The week’s other case also illustrates the importance of expected value. In NOVA Southeastern University v. NLRB, written by Judge Rogers and joined by Chief Judge Garland and Judge Ginsburg, the Court confronted a potentially interesting issue: If a company hires a contractor who in turn hired employees, must the company allow the contractor’s employees to engage in labor activities at the company’s site? Unfortunately for the Company, the Court agreed with the NLRB that such employees are also entitled to protections because of a case from 2012. This is where expected value kicks in. In determining whether it was “worth it” to challenge the NLRB decision, the Company had to decide the likelihood that the D.C. Circuit would find the 2012 decision distinguishable. That the Court didn’t distinguish the earlier case does not, by itself, mean that the Company made a mistake in seeking judicial review. Nor, at the same time, is it clear that the Company made a good decision. To evaluate its choice, we would need to assess expected value, remembering that sometimes even when you make a good decision, bad things happen — or vice versa.

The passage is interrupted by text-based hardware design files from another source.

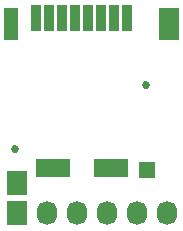
<source format=gbs>
G04 #@! TF.FileFunction,Soldermask,Bot*
%FSLAX46Y46*%
G04 Gerber Fmt 4.6, Leading zero omitted, Abs format (unit mm)*
G04 Created by KiCad (PCBNEW 4.0.2-stable) date 4/26/2016 9:50:36 PM*
%MOMM*%
G01*
G04 APERTURE LIST*
%ADD10C,0.100000*%
%ADD11R,0.900000X2.200000*%
%ADD12R,1.200000X2.800000*%
%ADD13R,1.700000X2.800000*%
%ADD14R,2.900000X1.600000*%
%ADD15R,1.400000X1.400000*%
%ADD16C,0.685800*%
%ADD17R,1.727200X2.032000*%
%ADD18O,1.727200X2.032000*%
G04 APERTURE END LIST*
D10*
D11*
X193404500Y-97788500D03*
X194504500Y-97788500D03*
X195604500Y-97788500D03*
X196704500Y-97788500D03*
X197804500Y-97788500D03*
X198904500Y-97788500D03*
X200004500Y-97788500D03*
X201104500Y-97788500D03*
D12*
X191304500Y-98288500D03*
D13*
X204654500Y-98288500D03*
D14*
X194804500Y-110488500D03*
X199704500Y-110488500D03*
D15*
X202754500Y-110588500D03*
D16*
X191579500Y-108839000D03*
X202692000Y-103441500D03*
D17*
X191770000Y-114300000D03*
D18*
X194310000Y-114300000D03*
X196850000Y-114300000D03*
X199390000Y-114300000D03*
X201930000Y-114300000D03*
X204470000Y-114300000D03*
D17*
X191770000Y-111760000D03*
M02*

</source>
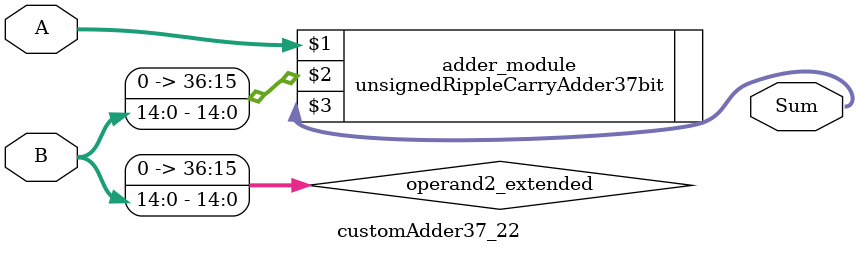
<source format=v>
module customAdder37_22(
                        input [36 : 0] A,
                        input [14 : 0] B,
                        
                        output [37 : 0] Sum
                );

        wire [36 : 0] operand2_extended;
        
        assign operand2_extended =  {22'b0, B};
        
        unsignedRippleCarryAdder37bit adder_module(
            A,
            operand2_extended,
            Sum
        );
        
        endmodule
        
</source>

So what’s the takeaway from this week? Law students, pay attention to math. Your career depends on the answer to this question: Deal or No Deal? (Also, visiting a potato chip factory is a lot of fun.) 

* A highly stylized explanation (not tied to the CWA) illustrates why this is so. Imagine that an activity produces a net benefit of $10,000. Imagine further that a private person can say with 99% confidence that any legal challenge to the activity would fail. One would expect the activity to continue. Now imagine, however, that an agency issues a compliance order commanding the activity to cease or else pay $25,000 a day in fines. Even though the odds of losing are still only 1%, the person will be strongly tempted to comply if he cannot seek immediate judicial review (ideally, from his perspective, with a stay pending review). After all, after enough time, the potential fine, even discounted by 99%, would exceed the activity’s benefit. Of course, the law may not have set per-day penalties. Instead, judges set penalties from a range after balancing various factors. This complicates the math but does not change the underlying situation. And also, needless to say, agencies do not act when it is 99% certain they will lose. This is a deliberately far-fetched, simplified example; the same sort of analysis works with different inputs.